§ **Stated problem**
Copy the lines of the entries below, from the line containing "family: Geraniaceae" through the last line of the entries, inclusive, character for character. Leave out the pictures.

----------

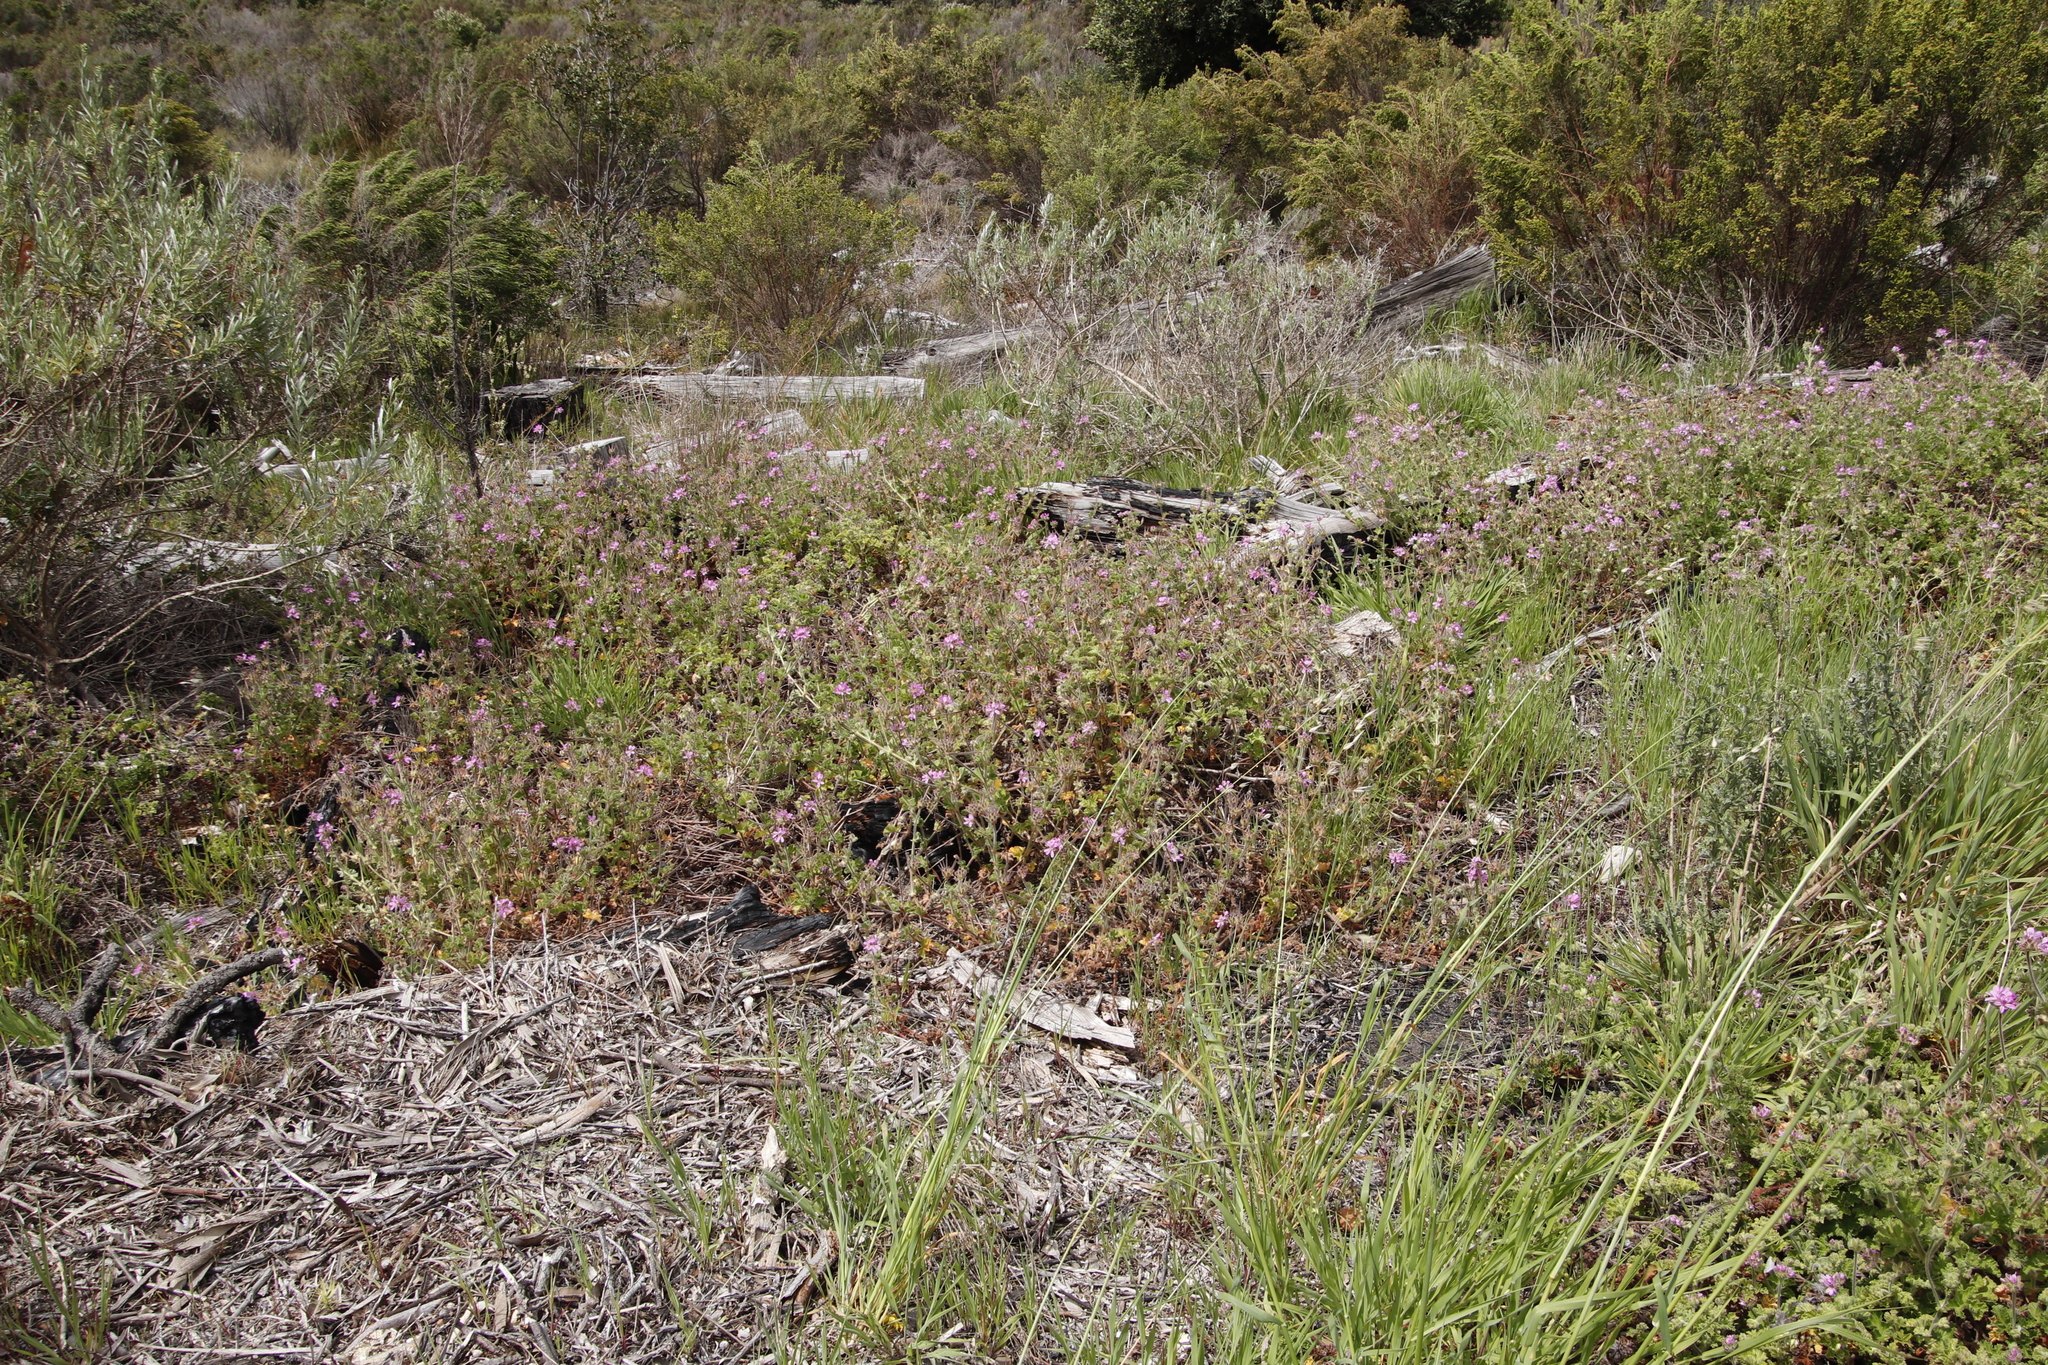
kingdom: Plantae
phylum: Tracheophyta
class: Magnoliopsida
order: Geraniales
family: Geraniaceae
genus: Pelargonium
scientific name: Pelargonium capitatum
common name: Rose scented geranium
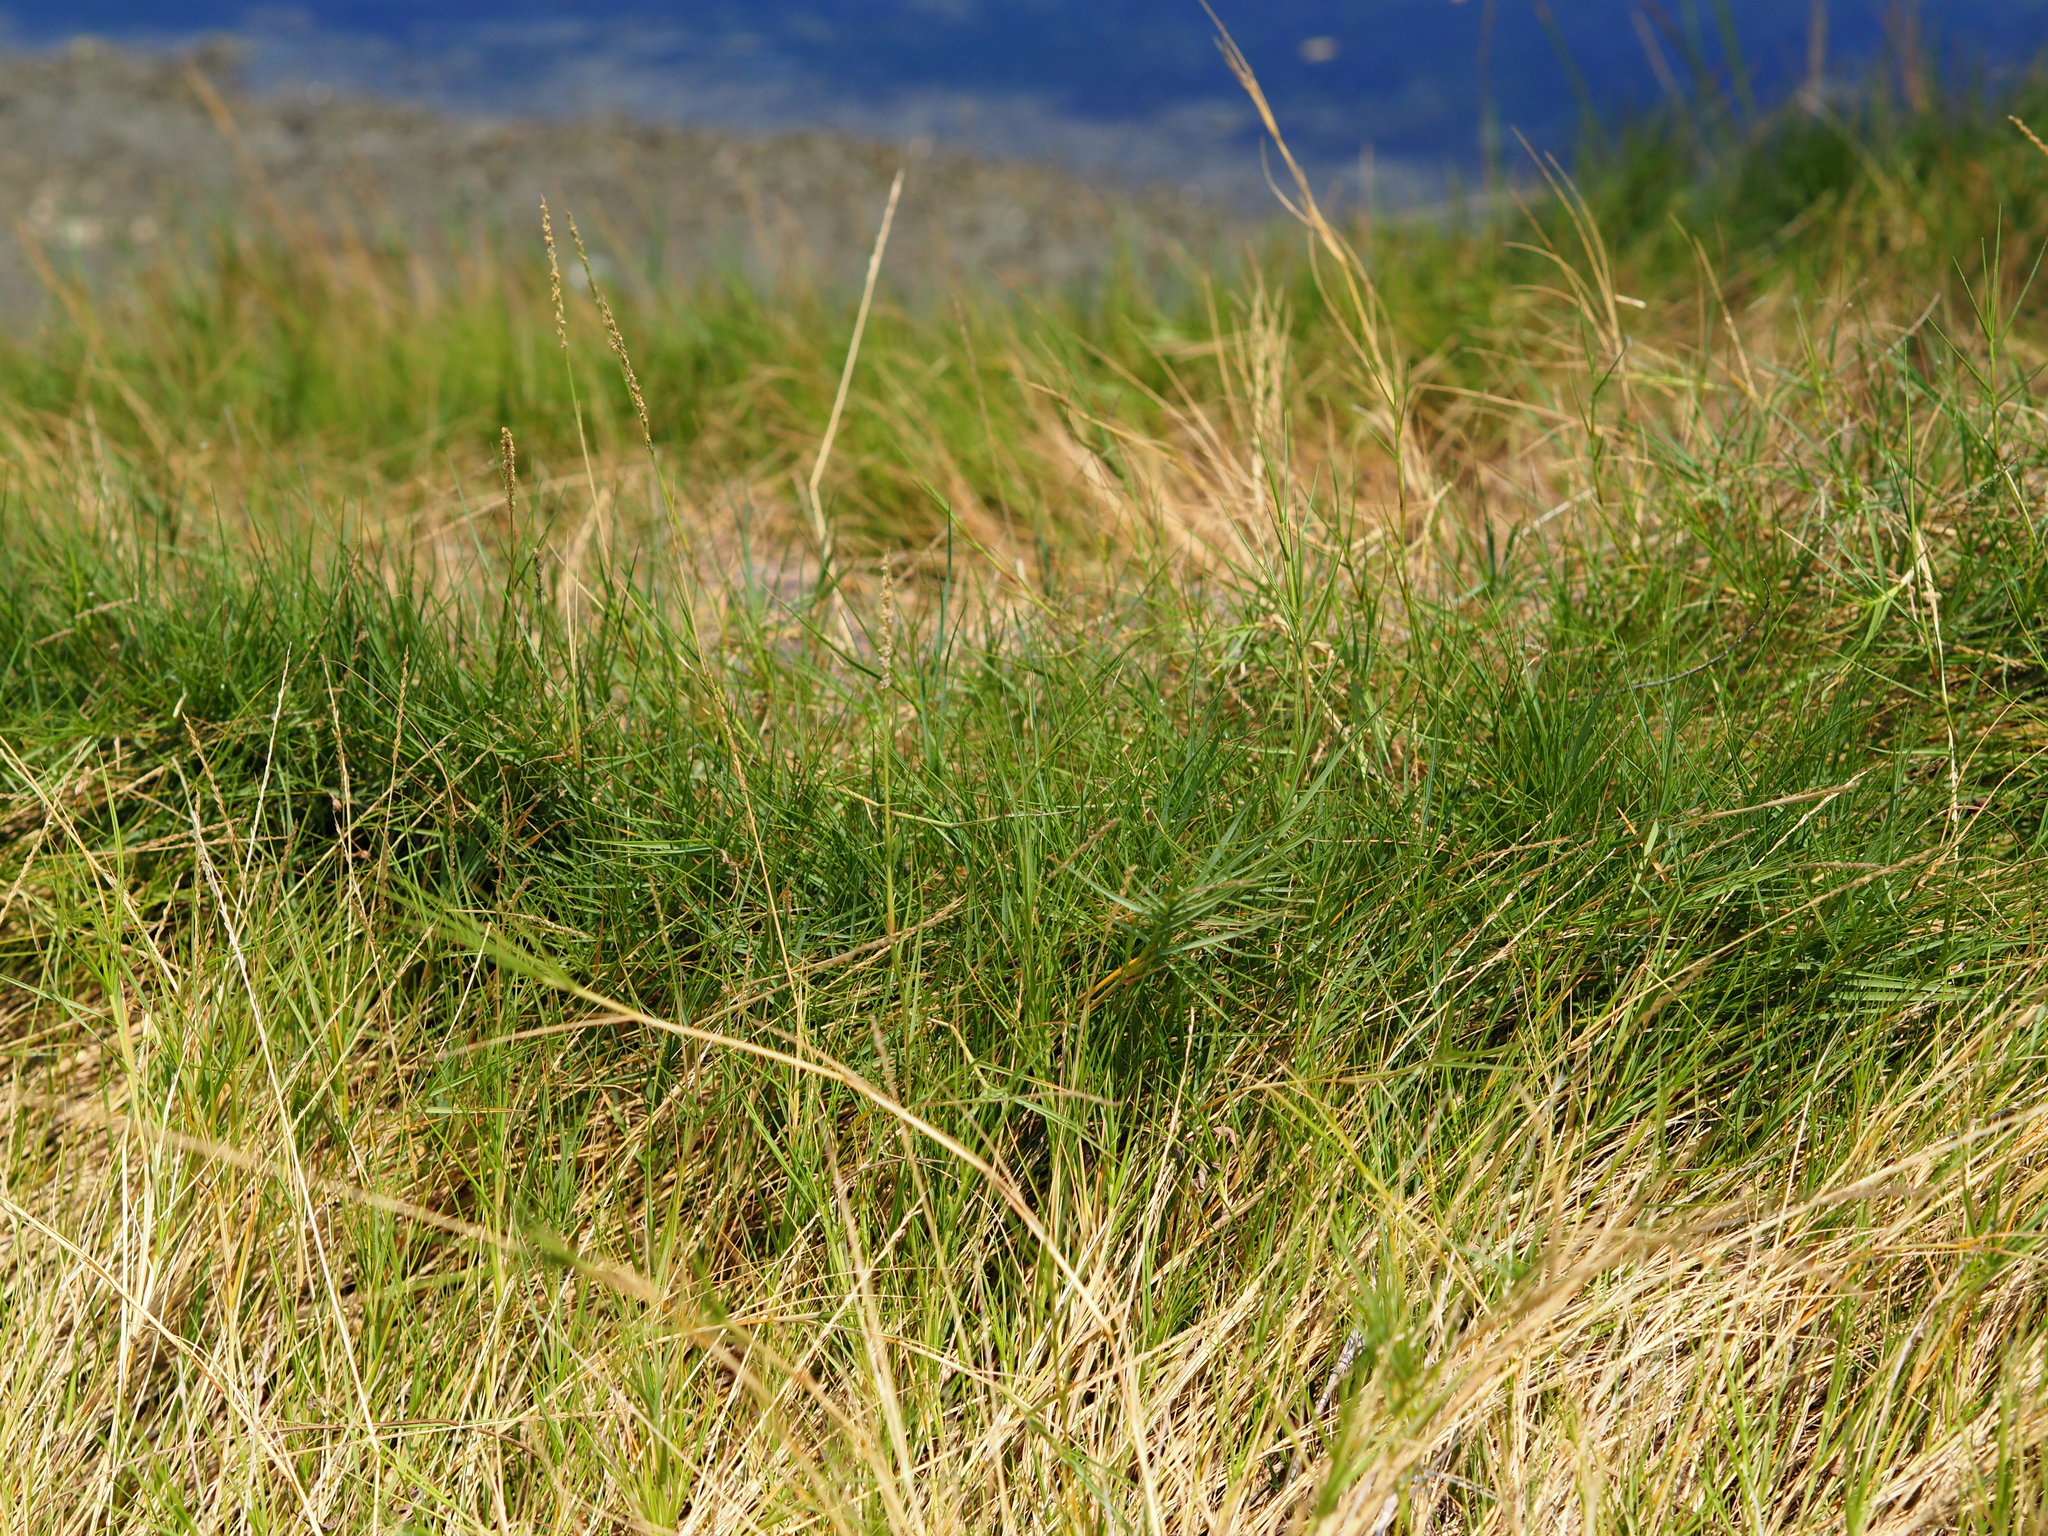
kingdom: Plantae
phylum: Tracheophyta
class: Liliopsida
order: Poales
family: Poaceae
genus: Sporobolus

----------

§ **Response to the task**
family: Geraniaceae
genus: Pelargonium
scientific name: Pelargonium capitatum
common name: Rose scented geranium
kingdom: Plantae
phylum: Tracheophyta
class: Liliopsida
order: Poales
family: Poaceae
genus: Sporobolus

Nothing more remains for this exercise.